CNBC reported that Nvidia is acquiring assets from Groq for $20 billion. Nvidia told TechCrunch that this is not an acquisition of the company and declined to comment on the scope of the deal. But if CNBC's numbers are accurate, the acquisition is expected to be Nvidia's biggest ever, and with Groq on its side, Nvidia is poised to become even more dominant in chip manufacturing.

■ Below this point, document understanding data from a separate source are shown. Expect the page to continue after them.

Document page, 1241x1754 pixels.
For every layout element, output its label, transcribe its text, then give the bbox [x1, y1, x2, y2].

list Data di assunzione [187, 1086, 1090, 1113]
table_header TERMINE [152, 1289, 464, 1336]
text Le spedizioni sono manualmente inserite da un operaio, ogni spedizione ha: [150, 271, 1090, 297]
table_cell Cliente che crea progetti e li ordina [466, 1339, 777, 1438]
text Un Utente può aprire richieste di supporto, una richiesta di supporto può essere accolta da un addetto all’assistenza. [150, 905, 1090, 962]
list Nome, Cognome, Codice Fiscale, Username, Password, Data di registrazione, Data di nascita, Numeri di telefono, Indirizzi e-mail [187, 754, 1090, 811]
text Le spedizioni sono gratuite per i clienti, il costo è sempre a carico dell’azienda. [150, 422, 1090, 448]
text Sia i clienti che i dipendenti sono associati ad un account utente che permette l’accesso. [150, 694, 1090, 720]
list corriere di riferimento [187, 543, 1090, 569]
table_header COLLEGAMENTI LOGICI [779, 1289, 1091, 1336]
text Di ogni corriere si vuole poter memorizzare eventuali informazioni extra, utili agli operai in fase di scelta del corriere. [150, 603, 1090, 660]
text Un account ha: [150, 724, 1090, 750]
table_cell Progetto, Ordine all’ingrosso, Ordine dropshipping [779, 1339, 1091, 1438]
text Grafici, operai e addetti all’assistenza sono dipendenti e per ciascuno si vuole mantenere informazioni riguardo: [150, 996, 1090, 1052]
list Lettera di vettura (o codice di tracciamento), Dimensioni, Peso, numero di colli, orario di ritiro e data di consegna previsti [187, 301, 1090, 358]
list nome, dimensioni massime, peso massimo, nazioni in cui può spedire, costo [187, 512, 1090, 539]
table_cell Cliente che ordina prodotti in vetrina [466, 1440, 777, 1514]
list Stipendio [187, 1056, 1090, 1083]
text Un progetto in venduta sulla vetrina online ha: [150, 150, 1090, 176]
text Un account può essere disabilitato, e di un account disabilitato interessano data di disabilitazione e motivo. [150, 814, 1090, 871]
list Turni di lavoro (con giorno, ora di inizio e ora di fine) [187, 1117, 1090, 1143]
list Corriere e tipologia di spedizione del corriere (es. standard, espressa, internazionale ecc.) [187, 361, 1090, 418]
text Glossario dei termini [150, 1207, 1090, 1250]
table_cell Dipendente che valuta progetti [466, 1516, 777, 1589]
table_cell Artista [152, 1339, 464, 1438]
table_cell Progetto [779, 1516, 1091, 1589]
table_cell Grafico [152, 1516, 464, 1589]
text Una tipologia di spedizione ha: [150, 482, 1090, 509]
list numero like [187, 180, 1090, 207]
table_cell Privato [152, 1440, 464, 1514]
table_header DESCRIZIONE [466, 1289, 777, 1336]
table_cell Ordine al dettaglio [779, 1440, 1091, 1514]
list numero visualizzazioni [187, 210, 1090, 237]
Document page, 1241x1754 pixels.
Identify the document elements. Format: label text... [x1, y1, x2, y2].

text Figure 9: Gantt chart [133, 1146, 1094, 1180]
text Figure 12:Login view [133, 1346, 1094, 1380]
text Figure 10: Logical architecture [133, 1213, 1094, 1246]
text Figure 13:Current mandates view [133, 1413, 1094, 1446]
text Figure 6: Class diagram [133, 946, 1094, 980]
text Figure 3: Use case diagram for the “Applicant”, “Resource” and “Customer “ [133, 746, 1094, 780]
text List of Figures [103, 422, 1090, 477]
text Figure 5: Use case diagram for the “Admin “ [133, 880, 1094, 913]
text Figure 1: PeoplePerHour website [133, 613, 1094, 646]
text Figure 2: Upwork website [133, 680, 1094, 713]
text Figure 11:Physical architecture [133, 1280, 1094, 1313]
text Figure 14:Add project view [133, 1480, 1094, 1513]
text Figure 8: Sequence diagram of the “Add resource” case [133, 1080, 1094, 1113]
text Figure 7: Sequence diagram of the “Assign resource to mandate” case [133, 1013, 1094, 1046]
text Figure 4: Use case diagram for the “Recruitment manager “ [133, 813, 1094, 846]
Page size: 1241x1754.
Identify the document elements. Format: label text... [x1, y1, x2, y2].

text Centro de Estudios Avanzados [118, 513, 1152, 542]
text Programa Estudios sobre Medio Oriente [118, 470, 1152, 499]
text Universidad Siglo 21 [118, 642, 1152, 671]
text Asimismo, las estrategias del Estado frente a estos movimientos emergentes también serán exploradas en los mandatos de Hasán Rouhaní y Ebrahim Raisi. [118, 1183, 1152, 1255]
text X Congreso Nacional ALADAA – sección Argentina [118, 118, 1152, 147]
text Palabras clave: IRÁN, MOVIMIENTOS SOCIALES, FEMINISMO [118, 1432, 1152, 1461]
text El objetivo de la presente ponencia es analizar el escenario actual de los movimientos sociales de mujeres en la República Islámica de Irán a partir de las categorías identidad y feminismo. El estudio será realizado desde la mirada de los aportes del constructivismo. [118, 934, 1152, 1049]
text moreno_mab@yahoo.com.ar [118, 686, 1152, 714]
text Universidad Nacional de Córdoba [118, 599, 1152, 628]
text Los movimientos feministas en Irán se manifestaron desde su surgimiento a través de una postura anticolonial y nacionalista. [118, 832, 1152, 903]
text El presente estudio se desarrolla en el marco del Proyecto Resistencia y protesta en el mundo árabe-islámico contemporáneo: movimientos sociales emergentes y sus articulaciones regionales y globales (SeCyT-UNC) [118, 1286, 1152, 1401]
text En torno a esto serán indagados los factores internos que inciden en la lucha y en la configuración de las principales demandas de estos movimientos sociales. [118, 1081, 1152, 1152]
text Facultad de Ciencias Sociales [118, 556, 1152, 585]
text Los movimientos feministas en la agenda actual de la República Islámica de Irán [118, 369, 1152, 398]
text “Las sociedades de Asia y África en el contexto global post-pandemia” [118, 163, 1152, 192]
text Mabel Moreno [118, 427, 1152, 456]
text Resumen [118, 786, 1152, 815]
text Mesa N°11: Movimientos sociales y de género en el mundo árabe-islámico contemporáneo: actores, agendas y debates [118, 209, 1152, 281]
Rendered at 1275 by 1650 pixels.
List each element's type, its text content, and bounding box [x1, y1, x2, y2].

As technology companies race to improve AI capabilities, computing power is needed, and Nvidia's GPUs have emerged as the industry standard. However, Groq is working on a different type of chip called an LPU (language processing unit), which it claims can run LLM 10 times faster and consume 10 times less power. Groq CEO Jonathan Ross is known for this type of innovation. While working at Google, he helped invent the TPU (Tensor Processing Unit), a custom AI accelerator chip.
In September, Groq raised $750 million at a valuation of $6.9 billion. The company says its growth has been rapid and significant, powering AI apps for more than 2 million developers, up from about 356,000 last year.
Updated on December 24, 2025 at 5:40 PM ET with clarification from Nvidia regarding the nature of the transaction.